→ **The problem**
Leaving out the pictures, transcribe all of the records faithfully.

--- Input material Enclosed Below ---

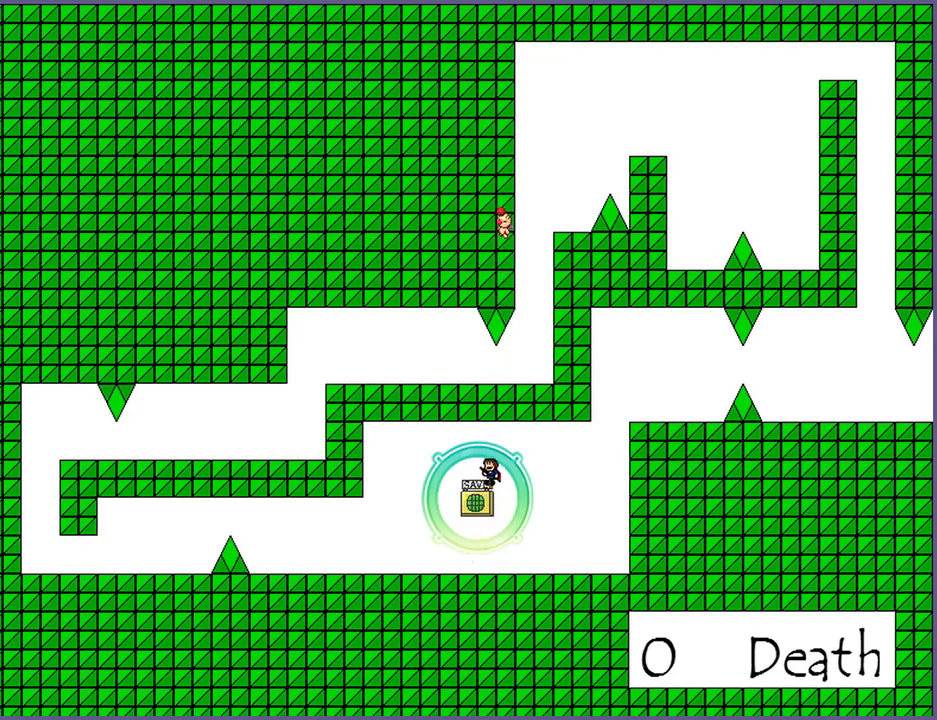
{"keys": [], "events": []}
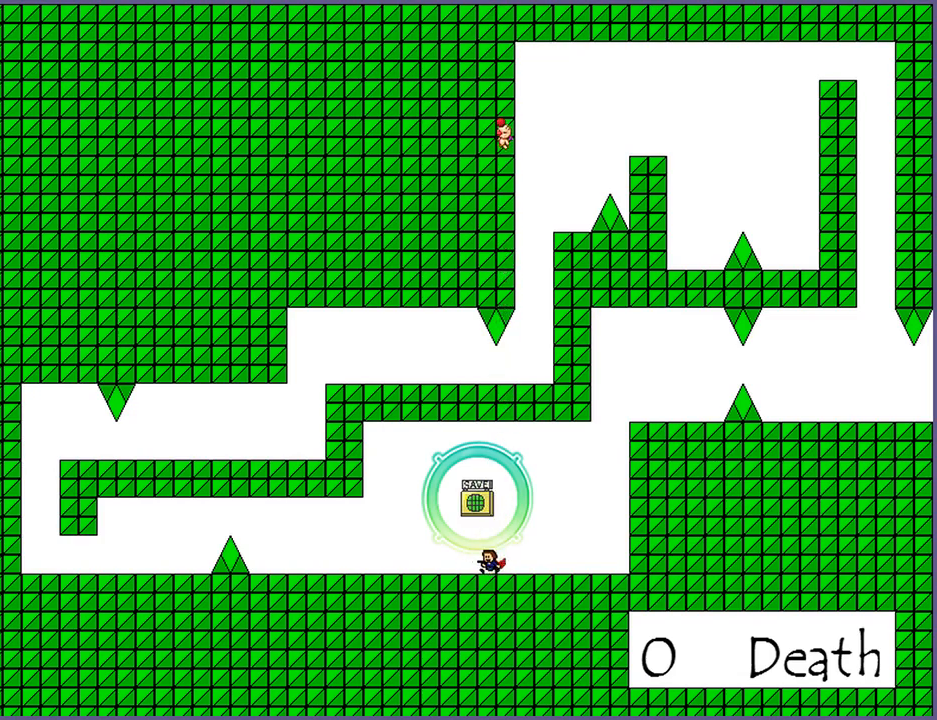
{"keys": [], "events": []}
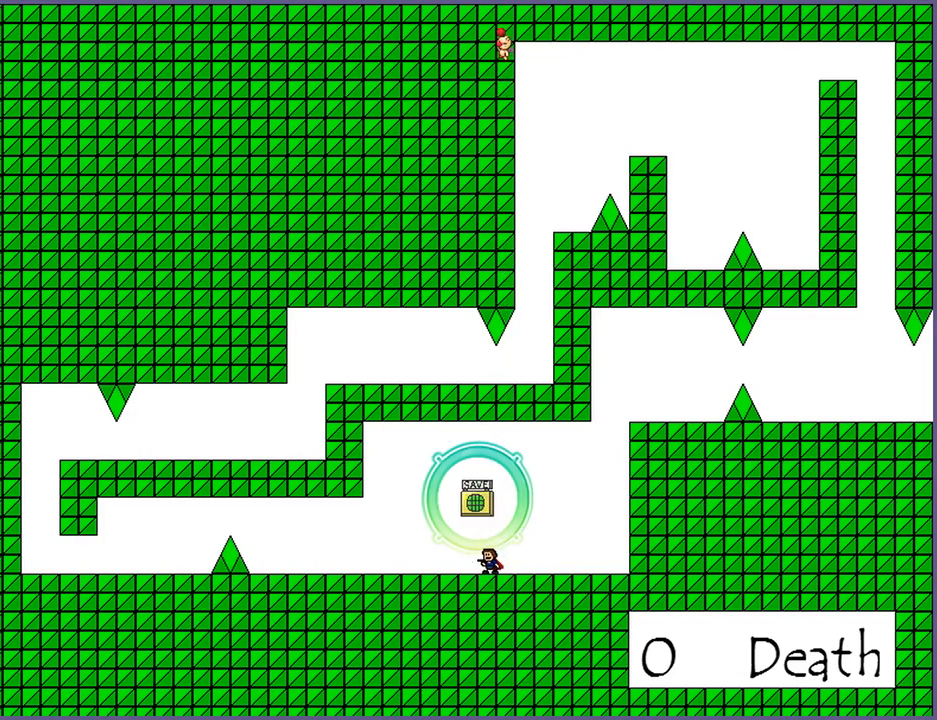
{"keys": [], "events": []}
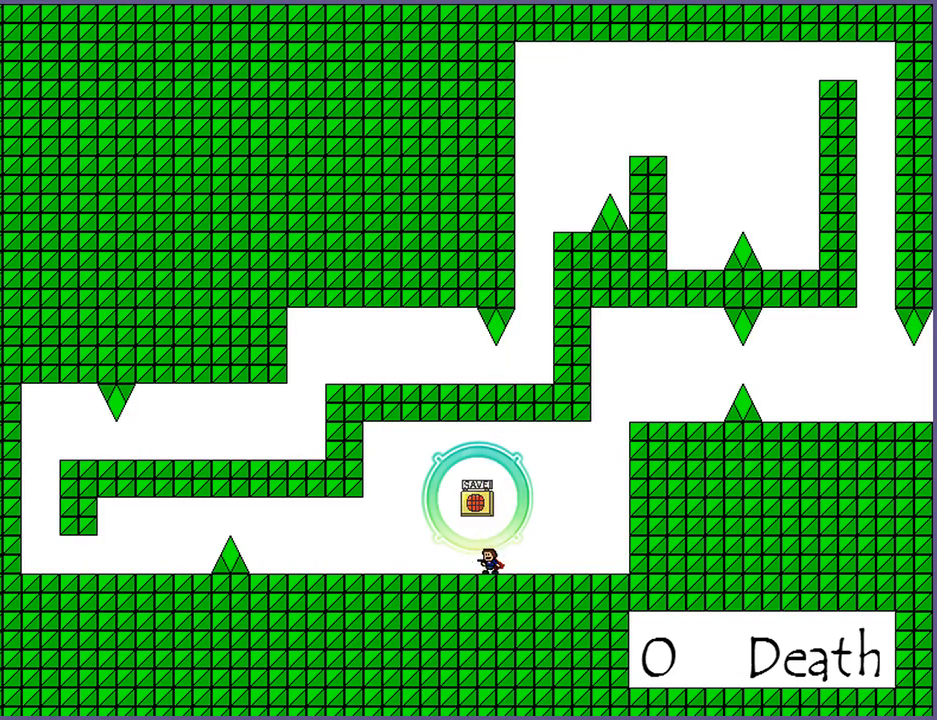
{"keys": ["right"], "events": [[440, "right", "down"]]}
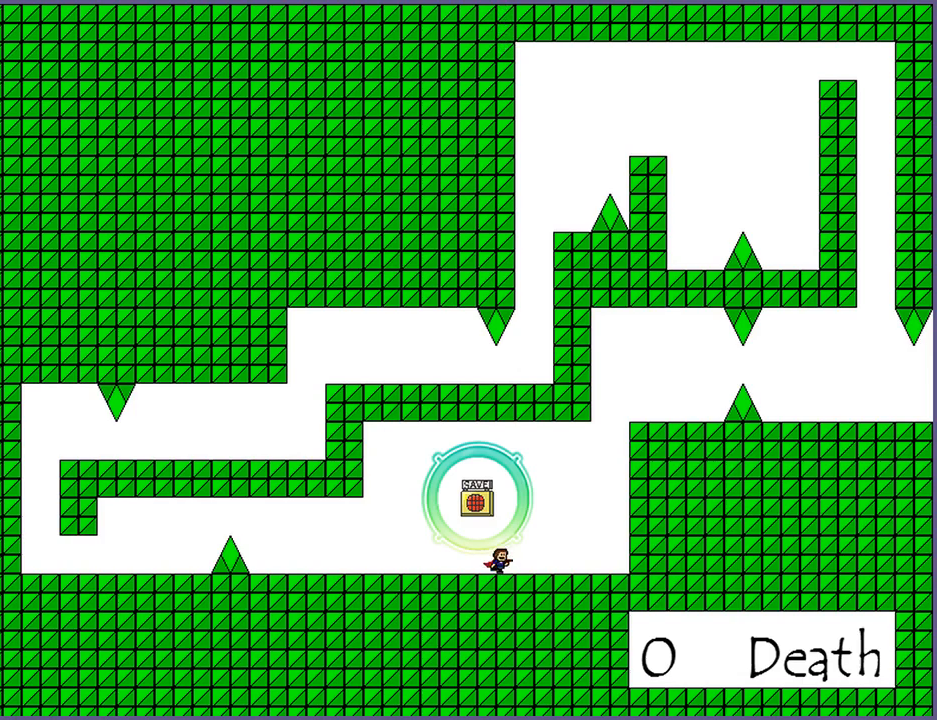
{"keys": ["right", "shift_l"], "events": [[400, "shift_l", "down"]]}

--- End of Enclosed Input material ---

→ **Completed exercise**
{"keys": [], "events": []}
{"keys": [], "events": []}
{"keys": [], "events": []}
{"keys": ["right"], "events": [[440, "right", "down"]]}
{"keys": ["right", "shift_l"], "events": [[400, "shift_l", "down"]]}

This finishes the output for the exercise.